Привал Узур распорядился устроить возле леса. Разожгли большие костры. Воины застав привезли двух туров. Принесли жертву богине пути Суванаси. Шаман произнес благодарственную молитву великому покровителю гуннов Тэнгри. В черном, промытом недавними дождями небе запылали яркие летние звезды. Когда гунн от своего очага поднимает глаза к небу, в его душе появляется гордость. Пылающие на великой небесной равнине огни — не лучшее ли доказательство, что и тамошняя степь принадлежит гуннам? Какой народ может разжечь и на земле и на небе столько костров? А ведь возле каждого сидят удальцы!
Диор, присматриваясь, бродил между гуннами. Бывалые воины, иные обнаженные по пояс, иные в одних холщовых рубахах, заскорузлых от грязи и пота, чинили у костров сбрую, осматривали оружие, поджаривали турье мясо, вели нескончаемые разговоры. Рядом щиты, дротики, луки, палицы — оружие каждого отдельно.
Кряхтя, раздавливая сильными ногами молодую траву, боролись силачи. Несколько пар рубились на мечах, то наступая, то отступая и кружась, изображая бой. Лоснились потные лица, со свистом вырывалось из вздымающихся смуглых грудей дыхание. Сражались, разыгрывая извечную драму, дающую выход человеческим страстям. Показывать снисходительному Тэнгри, что сильны его дети, что ловки и крепки руки воинов следует каждый день, дабы Тэнгри не отвернулся от гуннов, заподозрив их в слабости.

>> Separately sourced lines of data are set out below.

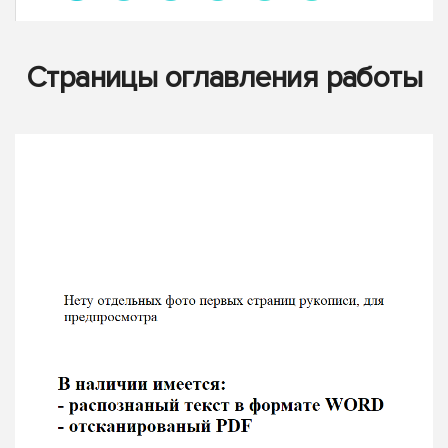
Страницы оглавления работы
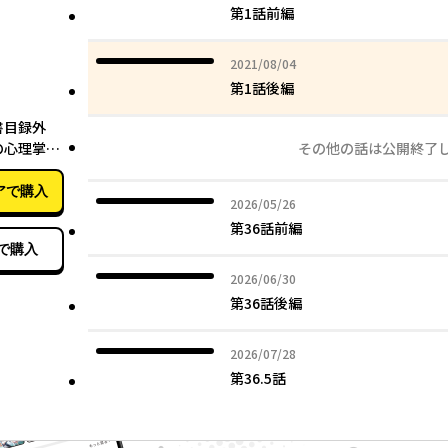
第1話前編
2021年08月04日
2021/08/04
第1話後編
02月25日
書目録外
の心理掌握
その他の話は公開終了
アで購入
2026年05月26日
2026/05/26
第36話前編
で購入
2026年06月30日
2026/06/30
第36話後編
2026年07月28日
2026/07/28
第36.5話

Победителем у борцов оказался рослый косматый гунн столь устрашающегося вида, что скорей походил на алмасты, чем на человека. Выпятив широченную грудь, напрягая бревноподобные руки, он горделиво прохаживался по площадке, вызывая желающих помериться силой. Диор хлопнул в ладоши, что означало согласие. Многие с удивлением уставились на него. В том числе и Узур. Косматый богатырь был вдвое крупнее римлянина. Видя, что Диор не шутит, он прорычал:
— Я Ур! Во всем тумене нет воина, который бы смог победить меня!
— Я Диор! — спокойно отозвался юноша, отцепляя пояс с мечом.
Узур с сомнением спросил, научен ли Диор приемам борьбы.
— Я сын Чегелая! — гордо воскликнул тот, давая понять, что этим исчерпывается ответ.
Услышав, что римлянин вызвал на борьбу непобедимого Ура, от соседних костров стали сбегаться воины. Скоро вся сотня тесным кольцом окружила площадку. Но Узур сказал, что он отвечает за жизнь Диора и поэтому не может разрешить ему бороться с богатырем. Юноша снял сарматский кафтан, поднял с земли камень, вышел вперед. Поднеся булыжник к лицу богатыря Ура так, чтобы все видели, Диор спросил, может ли он раздавить его одной рукой.